The end of January 2016 saw me packing my earthly possessions into my car and driving across the country to begin a new chapter - a new adventure in my life and ministry. I arrived on the 31st of January and my first Sunday was the 7th of February, Transfiguration. This first year has been a blur of activity. Weddings, baptisms, funerals and worship. Lots and lots of worship.
We have come together recently to celebrate the birth of Christ. A tiny baby, wrapped in rags and placed in a food trough. He and his parents fled shortly after his birth to Egypt. A place where they didn't know anyone but each other, where they didn't speak the language and where they hoped for safety as the newborn's life was at risk.

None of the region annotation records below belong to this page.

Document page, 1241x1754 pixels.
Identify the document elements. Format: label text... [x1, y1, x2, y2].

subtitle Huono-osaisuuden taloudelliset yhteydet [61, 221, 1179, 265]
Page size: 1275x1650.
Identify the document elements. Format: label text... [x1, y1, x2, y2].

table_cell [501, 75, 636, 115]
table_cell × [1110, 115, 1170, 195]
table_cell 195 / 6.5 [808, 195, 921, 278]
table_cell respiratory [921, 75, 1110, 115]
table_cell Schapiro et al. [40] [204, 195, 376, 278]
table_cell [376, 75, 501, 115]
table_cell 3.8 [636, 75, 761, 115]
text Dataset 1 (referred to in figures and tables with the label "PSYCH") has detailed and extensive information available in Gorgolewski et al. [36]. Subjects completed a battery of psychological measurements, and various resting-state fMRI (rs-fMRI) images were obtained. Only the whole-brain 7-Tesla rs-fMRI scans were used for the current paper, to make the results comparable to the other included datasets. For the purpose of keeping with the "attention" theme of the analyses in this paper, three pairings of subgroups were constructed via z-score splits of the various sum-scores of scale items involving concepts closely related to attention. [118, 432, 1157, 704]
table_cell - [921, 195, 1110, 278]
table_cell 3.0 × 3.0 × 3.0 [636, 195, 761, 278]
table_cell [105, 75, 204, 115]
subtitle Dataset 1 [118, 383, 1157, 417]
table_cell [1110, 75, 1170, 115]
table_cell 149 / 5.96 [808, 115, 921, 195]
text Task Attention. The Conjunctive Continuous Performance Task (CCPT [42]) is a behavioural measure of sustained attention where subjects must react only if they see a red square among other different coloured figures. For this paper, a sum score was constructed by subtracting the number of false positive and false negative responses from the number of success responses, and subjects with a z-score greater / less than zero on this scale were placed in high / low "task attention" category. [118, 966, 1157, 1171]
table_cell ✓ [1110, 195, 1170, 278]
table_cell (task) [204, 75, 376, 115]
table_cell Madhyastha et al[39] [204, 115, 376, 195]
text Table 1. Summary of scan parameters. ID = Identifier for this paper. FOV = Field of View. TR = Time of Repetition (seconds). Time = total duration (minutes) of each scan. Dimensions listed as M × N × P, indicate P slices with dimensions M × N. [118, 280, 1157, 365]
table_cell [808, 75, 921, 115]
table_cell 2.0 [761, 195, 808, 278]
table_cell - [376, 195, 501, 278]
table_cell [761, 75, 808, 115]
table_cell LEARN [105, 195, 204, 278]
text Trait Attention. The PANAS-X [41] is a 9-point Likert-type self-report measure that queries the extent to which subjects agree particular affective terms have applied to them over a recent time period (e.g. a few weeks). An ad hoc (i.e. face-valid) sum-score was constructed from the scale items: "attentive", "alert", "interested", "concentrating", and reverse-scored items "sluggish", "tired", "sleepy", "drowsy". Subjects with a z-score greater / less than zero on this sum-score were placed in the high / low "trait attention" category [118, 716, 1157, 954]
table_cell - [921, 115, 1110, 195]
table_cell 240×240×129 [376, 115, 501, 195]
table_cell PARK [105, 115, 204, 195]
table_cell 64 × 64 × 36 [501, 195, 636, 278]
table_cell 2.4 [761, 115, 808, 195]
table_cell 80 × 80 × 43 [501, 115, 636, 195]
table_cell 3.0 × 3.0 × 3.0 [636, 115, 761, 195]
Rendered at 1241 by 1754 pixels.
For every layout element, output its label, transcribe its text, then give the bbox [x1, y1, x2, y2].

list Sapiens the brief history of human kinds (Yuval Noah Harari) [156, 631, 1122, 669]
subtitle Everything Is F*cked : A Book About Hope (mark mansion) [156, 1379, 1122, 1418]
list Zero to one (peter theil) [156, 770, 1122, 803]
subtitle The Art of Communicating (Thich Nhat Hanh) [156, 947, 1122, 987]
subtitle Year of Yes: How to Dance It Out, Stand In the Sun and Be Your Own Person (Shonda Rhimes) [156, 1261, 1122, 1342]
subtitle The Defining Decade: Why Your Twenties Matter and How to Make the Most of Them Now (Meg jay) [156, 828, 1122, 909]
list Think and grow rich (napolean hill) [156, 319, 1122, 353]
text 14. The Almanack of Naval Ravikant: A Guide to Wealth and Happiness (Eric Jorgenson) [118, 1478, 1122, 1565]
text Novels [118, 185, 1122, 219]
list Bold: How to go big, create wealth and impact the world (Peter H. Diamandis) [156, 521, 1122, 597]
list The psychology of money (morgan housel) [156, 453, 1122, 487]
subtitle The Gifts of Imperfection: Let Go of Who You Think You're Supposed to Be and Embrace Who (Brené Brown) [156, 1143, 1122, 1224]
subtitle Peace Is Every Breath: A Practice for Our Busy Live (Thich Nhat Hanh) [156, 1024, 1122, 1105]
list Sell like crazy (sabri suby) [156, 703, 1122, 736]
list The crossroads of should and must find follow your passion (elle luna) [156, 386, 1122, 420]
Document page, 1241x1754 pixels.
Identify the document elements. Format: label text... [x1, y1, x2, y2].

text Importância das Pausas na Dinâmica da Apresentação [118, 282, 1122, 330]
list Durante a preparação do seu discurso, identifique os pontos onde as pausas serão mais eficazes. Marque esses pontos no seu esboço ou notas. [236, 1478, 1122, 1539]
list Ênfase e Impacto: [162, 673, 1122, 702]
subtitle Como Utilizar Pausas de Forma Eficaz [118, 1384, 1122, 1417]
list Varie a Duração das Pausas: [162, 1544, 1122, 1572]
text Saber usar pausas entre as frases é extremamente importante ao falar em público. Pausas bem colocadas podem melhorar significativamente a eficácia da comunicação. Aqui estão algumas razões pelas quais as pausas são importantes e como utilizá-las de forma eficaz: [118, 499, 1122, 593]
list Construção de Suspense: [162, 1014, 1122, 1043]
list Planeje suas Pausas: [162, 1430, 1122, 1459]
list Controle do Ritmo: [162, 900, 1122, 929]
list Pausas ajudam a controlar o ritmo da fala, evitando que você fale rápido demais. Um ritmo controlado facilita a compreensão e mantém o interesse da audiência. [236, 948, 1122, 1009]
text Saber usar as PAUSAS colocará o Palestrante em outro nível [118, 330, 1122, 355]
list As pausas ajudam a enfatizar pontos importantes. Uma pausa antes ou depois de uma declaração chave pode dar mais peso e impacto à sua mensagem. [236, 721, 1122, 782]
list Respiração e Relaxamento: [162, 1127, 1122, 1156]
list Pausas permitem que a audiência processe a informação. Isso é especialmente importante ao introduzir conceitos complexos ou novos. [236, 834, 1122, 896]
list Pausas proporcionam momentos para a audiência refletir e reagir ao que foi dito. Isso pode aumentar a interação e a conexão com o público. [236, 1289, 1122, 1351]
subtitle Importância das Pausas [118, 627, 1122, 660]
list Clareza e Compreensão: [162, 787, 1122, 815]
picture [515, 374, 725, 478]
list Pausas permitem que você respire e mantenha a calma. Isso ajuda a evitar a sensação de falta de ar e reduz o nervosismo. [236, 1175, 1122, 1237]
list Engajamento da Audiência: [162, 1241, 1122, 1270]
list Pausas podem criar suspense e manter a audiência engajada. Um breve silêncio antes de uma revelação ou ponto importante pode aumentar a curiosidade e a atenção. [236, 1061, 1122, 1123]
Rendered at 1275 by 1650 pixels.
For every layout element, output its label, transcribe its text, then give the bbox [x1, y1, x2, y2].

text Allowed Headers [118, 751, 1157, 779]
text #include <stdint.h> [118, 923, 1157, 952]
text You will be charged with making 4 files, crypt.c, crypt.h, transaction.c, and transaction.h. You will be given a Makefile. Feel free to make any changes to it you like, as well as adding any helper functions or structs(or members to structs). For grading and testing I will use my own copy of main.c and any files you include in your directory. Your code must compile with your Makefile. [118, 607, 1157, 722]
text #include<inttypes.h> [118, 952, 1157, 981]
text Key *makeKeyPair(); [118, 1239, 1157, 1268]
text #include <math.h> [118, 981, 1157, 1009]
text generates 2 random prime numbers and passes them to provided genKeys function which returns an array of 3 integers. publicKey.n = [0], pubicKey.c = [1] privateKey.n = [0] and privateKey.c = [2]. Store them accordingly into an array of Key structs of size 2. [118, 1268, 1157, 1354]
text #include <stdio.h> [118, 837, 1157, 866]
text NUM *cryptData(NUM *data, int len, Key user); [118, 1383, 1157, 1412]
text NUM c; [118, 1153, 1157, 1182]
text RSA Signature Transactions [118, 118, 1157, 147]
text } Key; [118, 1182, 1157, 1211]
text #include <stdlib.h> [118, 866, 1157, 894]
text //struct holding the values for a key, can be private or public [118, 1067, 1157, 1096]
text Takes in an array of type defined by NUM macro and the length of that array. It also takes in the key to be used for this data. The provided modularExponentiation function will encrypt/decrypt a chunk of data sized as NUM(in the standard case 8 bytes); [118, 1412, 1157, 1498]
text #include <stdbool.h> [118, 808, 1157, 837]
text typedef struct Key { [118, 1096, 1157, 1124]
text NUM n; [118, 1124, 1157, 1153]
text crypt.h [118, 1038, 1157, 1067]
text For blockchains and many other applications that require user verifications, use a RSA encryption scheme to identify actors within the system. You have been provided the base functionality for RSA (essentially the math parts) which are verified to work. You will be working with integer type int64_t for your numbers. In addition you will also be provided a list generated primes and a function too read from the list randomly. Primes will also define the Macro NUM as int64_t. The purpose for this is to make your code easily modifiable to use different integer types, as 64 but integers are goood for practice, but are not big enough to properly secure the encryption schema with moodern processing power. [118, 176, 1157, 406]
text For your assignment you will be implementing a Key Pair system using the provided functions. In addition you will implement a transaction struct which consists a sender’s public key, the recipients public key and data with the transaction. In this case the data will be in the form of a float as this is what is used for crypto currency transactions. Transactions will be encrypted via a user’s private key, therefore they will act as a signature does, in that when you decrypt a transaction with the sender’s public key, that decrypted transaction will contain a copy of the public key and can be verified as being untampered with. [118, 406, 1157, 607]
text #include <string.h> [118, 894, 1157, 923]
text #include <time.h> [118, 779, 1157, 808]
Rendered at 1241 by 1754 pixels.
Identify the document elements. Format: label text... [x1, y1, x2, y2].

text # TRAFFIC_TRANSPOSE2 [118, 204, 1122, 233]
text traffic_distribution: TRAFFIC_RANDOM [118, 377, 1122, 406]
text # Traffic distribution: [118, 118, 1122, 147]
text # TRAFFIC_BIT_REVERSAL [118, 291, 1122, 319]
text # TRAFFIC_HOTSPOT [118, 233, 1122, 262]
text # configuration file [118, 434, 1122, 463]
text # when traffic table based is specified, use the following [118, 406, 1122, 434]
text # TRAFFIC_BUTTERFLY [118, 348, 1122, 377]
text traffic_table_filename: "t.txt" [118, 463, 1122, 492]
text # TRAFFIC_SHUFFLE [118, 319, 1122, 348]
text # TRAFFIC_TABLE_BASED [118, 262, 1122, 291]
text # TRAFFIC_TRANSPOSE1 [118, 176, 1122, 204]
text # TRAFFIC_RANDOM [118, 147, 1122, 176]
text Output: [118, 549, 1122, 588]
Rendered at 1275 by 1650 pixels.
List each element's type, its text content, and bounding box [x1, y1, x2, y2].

Our Messiah, along with his parents, was a refugee.
I remember watching news reports about a year ago, of Syrian refugees coming to Canada and being greeted by our Prime Minister. I wonder how many of these new Canadians have looked back to where they were before they found safety in our beloved country?
In our sacred story we hear of three magi coming to visit the infant Jesus at a house. They arrived with gold, frankensense and myrrh. Gold we understand as a universal currency. The other two are used for preparation of a body for burial...it would be like bringing embalming fluid to a baby shower today. A strange gift at first glance. But maybe, just maybe, these Magi knew that the baby they were kneeling before, to whom they had come to pay homage, was going to be sacrificed for humanity? Could they have seen that? Is that why they brought the gifts they did?
We will gather on the 1st of January to celebrate the naming and circumcision of Jesus. On the 8th we will gather to celebrate Epiphany. The actual date of Epiphany is the 6th. Why not celebrate those events together? Because they deserve to be celebrated separately.
Epiphany is the time when we remember the gifts we have been given. Not necessarily for Christmas, but the gifts we have been given from God that compliment our lives. The gifts that are uniquely ours and no-one else's.
This week I will celebrate the lives of two women. One who was 91 when she died, the other in her mid-50's. These women were not related and did not know each other in life. And yet their celebrations of life will be similar in that their loved ones will gather to remember the good and not-so-good times that defined their lives. They will share stories and promote the legacy of these ladies.
Let this season of Epiphany fill your life with light. Let it guide us to the bright star that shows us the way to the Christ-child. The one who will set us free. Who loves us like no other. And always will.